Brooks: Let me remind you of films like Clint Eastwood’s “Dirty Harry” from 1971 or Charles Bronson’s “Death Wish” from 1974. These movies came out during times of social unrest and revolve around characters who disregard rules to bring back order. To this day, a significant number of Americans feel the system is broken and needs someone unafraid to defy convention to fix it. That’s the sentiment that’s resurging.

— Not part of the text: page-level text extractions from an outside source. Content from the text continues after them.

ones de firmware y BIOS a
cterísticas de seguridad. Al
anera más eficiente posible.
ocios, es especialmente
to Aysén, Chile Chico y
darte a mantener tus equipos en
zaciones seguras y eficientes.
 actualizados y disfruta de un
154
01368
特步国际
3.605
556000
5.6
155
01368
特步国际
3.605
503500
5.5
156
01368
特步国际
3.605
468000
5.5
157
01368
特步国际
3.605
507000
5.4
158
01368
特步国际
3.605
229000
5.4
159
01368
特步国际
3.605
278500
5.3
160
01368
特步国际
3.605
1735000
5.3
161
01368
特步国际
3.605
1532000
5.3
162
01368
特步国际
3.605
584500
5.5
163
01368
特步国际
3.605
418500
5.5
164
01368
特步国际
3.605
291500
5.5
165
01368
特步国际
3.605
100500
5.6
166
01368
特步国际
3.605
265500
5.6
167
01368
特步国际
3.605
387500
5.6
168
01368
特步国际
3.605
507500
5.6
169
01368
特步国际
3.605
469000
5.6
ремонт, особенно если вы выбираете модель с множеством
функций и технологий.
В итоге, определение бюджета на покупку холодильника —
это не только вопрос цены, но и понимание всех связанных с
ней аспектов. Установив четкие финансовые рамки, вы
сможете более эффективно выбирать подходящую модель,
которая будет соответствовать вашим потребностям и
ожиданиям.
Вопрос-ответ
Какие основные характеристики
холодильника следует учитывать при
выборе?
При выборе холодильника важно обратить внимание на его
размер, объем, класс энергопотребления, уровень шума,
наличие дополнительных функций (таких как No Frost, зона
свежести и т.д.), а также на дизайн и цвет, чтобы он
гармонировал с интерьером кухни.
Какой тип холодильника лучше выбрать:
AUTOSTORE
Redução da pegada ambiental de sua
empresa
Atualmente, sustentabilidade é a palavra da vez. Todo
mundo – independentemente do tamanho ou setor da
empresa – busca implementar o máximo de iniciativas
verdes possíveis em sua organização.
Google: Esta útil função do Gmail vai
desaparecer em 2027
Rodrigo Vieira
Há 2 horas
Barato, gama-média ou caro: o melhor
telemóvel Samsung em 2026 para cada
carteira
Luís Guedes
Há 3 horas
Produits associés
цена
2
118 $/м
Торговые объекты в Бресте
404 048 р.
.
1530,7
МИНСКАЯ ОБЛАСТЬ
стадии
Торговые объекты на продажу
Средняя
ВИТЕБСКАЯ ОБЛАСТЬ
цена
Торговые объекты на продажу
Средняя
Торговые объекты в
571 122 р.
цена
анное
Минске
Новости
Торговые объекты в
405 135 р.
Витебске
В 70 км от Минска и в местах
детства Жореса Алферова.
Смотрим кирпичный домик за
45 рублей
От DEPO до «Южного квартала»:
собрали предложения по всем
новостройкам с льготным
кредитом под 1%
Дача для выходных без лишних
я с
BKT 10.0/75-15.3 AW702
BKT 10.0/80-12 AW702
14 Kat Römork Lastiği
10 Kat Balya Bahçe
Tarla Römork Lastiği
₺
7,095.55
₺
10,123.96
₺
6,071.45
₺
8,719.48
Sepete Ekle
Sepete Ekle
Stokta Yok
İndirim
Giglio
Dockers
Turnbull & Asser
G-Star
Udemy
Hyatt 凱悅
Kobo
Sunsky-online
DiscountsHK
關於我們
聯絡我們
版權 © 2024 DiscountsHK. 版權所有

Moreover, what’s troubling is how there’s usually a grain of truth in Trump and his supporters’ criticisms. Arguably the most damaging thing they’ve done is dismantle U.S.A.I.D. While this decision could lead to countless deaths, it’s also true that the agency was fraught with bureaucratic inefficiencies. For years, administrators have tried to reform it, but they faced roadblocks, largely because members of Congress established many of these entrenched positions and resist change. Thus, Trump’s policies aren’t entirely without merit; they’re just excessive, opting to obliterate agencies rather than correct and preserve their useful functions.
Stephens: If you’re not residing within a stone’s throw from Capitol Hill, chances are you’re unfazed by whether foreign aid—a topic some deem mishandled—is managed by U.S.A.I.D. or directly via the State Department. Similarly, you might not see it as a catastrophe that government employees occasionally face layoffs, a reality the broader American workforce knows all too well. Moves that seem seismic to Washington insiders often leave Trump’s supporters feeling indifferent or even satisfied.